(Dataset content begins)

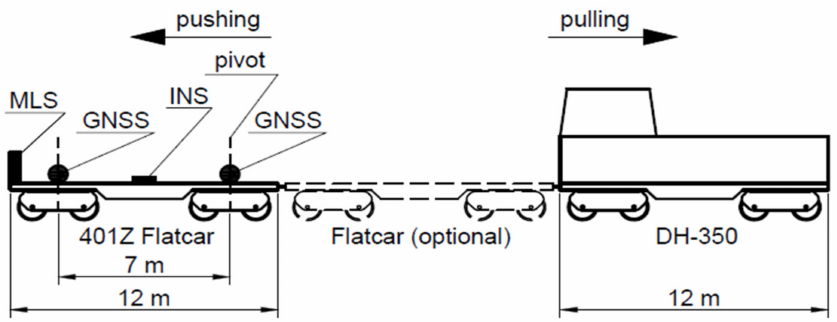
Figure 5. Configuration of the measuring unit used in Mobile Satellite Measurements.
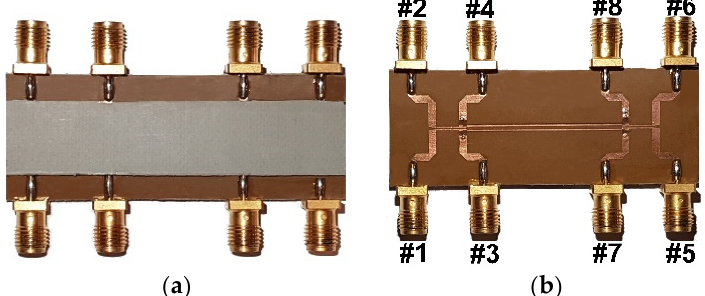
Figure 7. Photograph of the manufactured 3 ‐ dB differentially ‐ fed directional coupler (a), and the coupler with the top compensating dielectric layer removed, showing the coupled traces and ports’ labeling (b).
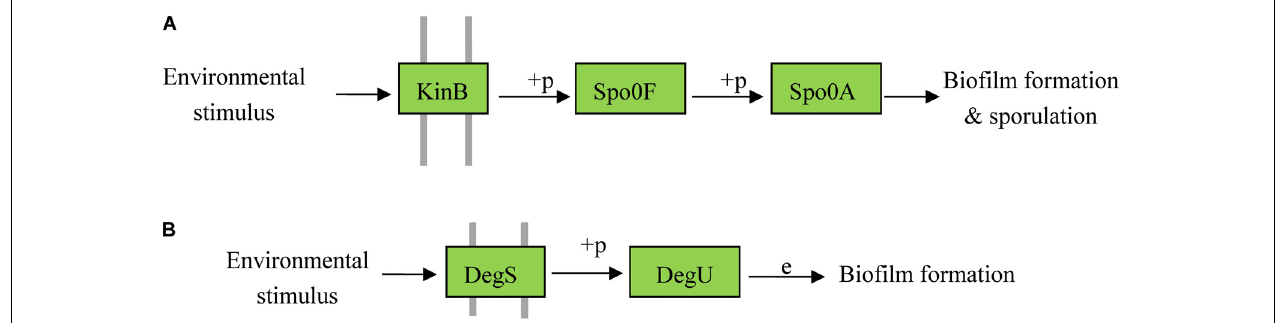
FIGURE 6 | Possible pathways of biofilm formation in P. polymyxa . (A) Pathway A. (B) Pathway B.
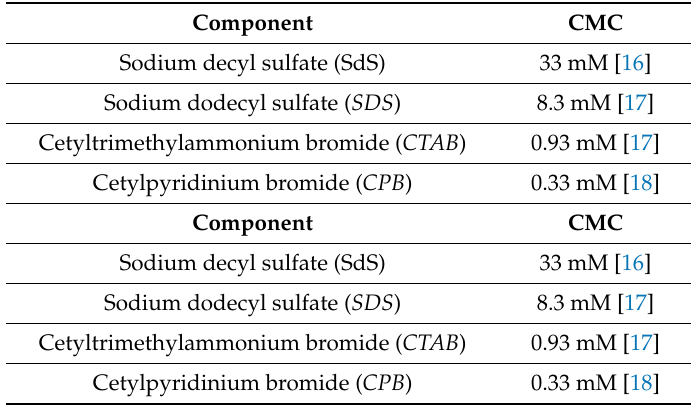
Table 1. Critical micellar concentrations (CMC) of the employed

(Dataset content ends)

■ Aim of the task ■
The answer should consist solely of the lines from the one containing "Figure 7. Photograph" through the last line of the material, copied exactly, with pictures left out.

■ Result of this task ■
Figure 7. Photograph of the manufactured 3 ‐ dB differentially ‐ fed directional coupler (a), and the coupler with the top compensating dielectric layer removed, showing the coupled traces and ports’ labeling (b).
FIGURE 6 | Possible pathways of biofilm formation in P. polymyxa . (A) Pathway A. (B) Pathway B.
Table 1. Critical micellar concentrations (CMC) of the employed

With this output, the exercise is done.